Pumpkin And Sweet Potato Tray-Bake [Bulkbites.com]
- Servings: 1
- Time: 60 minutes
This is a very simple recipe which I really enjoy for dinner. The two main ingredients of the recipe - pumpkin and sweet potato, have amazing health benefits. Sweet potato is a wonderful root-vegetable rich in vitamin B, complex carbohydrates, iron, and fiber. Additionally, pumpkin is a great source of carotenes, vitamin A, vitamin C, and protein. It also contains a wide variety of minerals like magnesium, manganese, zinc, iron and copper.
Nutrition
- calories: 440
- protein: 6
- carbs: 97
- fat: 6
- saturated fat: 0.83
- polyunsaturated fat: 0.67
- monounsaturated fat: 3.38
- cholesterol: 0
- sodium: 168
- potassium: 916
- dietary fiber: 4.27
- sugars: 21.51
- vitamin a: 560
- vitamin c: 44
- calcium: 94
- iron: 2
- magnesium: 0
- complex carbs: 71.22
- other fats: 1.12
Ingredients
- 1 cup Pumpkin, raw
- 1 small, large, medium Sweet potato, raw
- 1 tsp Thyme, fresh
- 1 cup cherry tomatoes Tomatoes, red, ripe, raw, year round average
- 1 tbsp chopped Garlic
- 1 fl oz Lemon juice, raw
- 1 tbsp Syrups, maple
- 1 unit Onion, red, raw
- 1 tsp Oil, olive, salad or cooking
- 1 dash Salt, table
- 1 tbsp, ground Spices, pepper, black
Instructions
- Preheat the oven to 400 degree F or 200 degree C.

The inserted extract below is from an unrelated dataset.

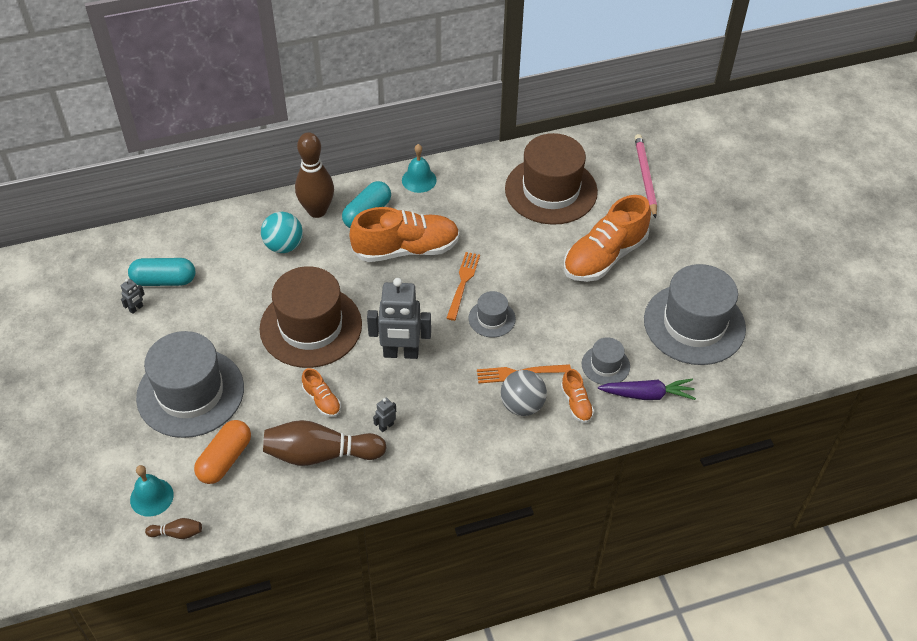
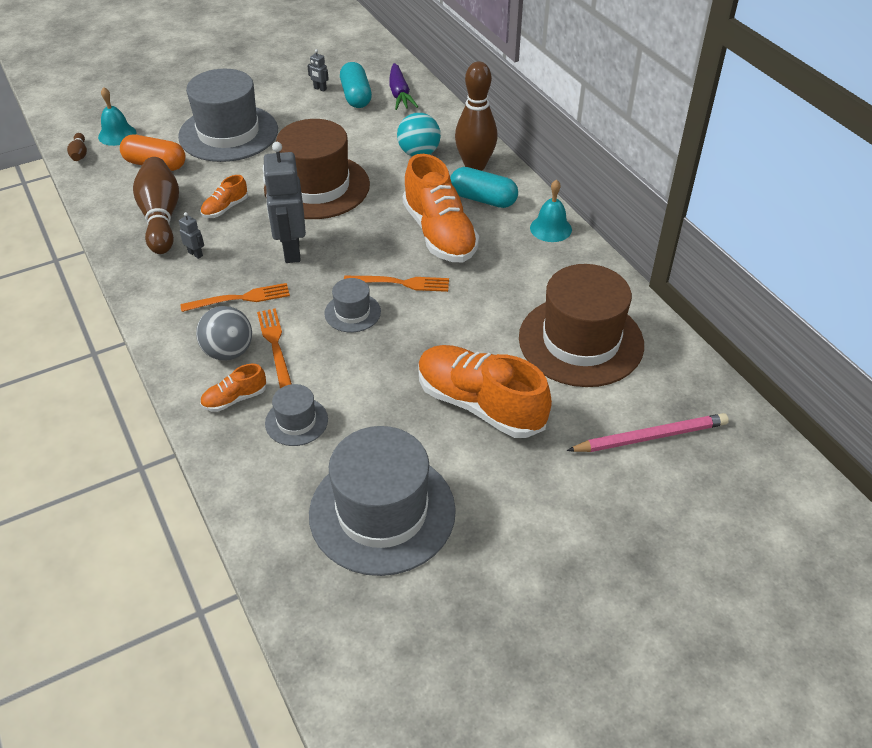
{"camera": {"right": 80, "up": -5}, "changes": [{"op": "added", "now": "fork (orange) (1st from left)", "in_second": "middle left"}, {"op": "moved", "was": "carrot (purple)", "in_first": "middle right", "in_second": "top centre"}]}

- Cut the pumpkin into wedges and remove the seeds. Also cut the sweet potato and onions into wedges.
- Place all the vegetables in a bowl. Add oil, thyme, garlic, lemon juice, maple syrup, salt and pepper. Toss the vegetables.

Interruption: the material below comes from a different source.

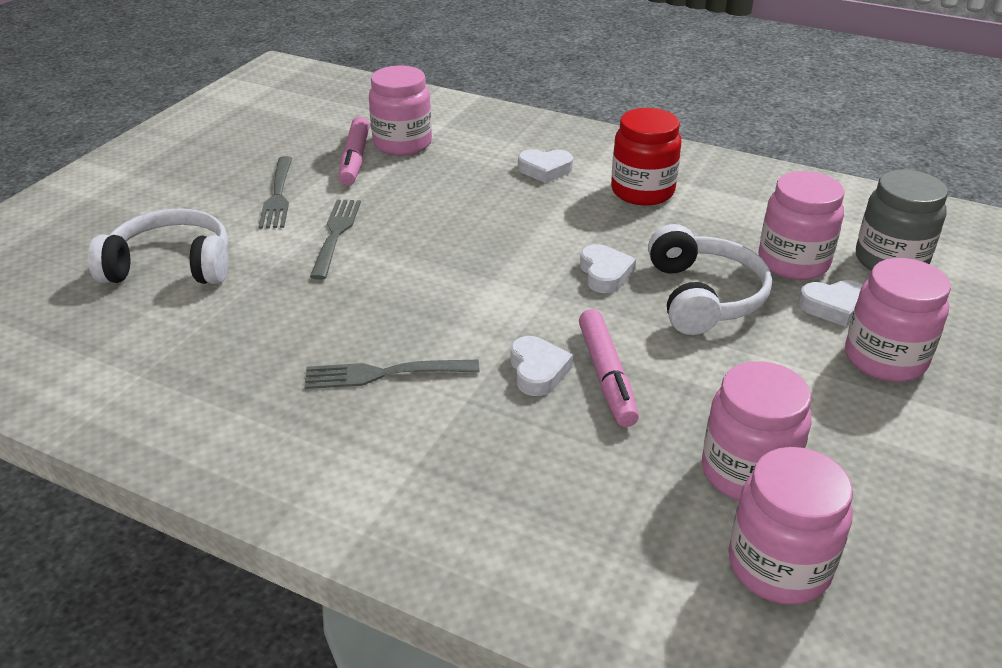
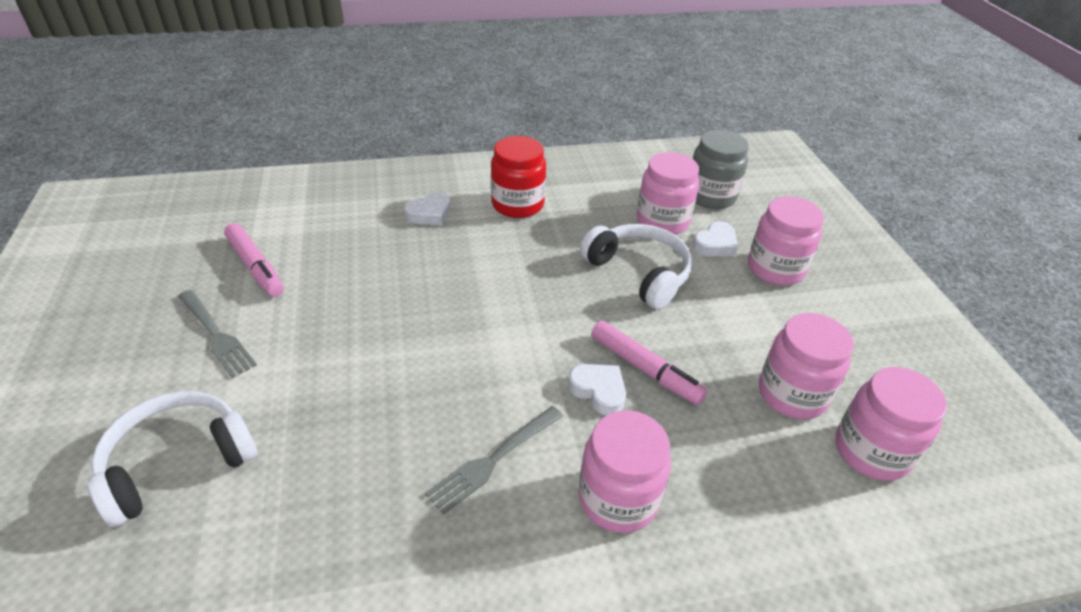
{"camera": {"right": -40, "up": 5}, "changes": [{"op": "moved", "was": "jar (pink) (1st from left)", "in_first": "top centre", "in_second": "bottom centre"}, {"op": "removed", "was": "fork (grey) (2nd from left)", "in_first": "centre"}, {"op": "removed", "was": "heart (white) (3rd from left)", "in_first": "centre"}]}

- Spread the vegetables in a baking tray, lined with baking paper. Bake for 40 minutes.
- Remove the baking tray from the oven and toss the vegetables.
- Add the tomatoes and bake again for 10 minutes until tomatoes are soft.
- Remove from the oven and serve directly from the tray.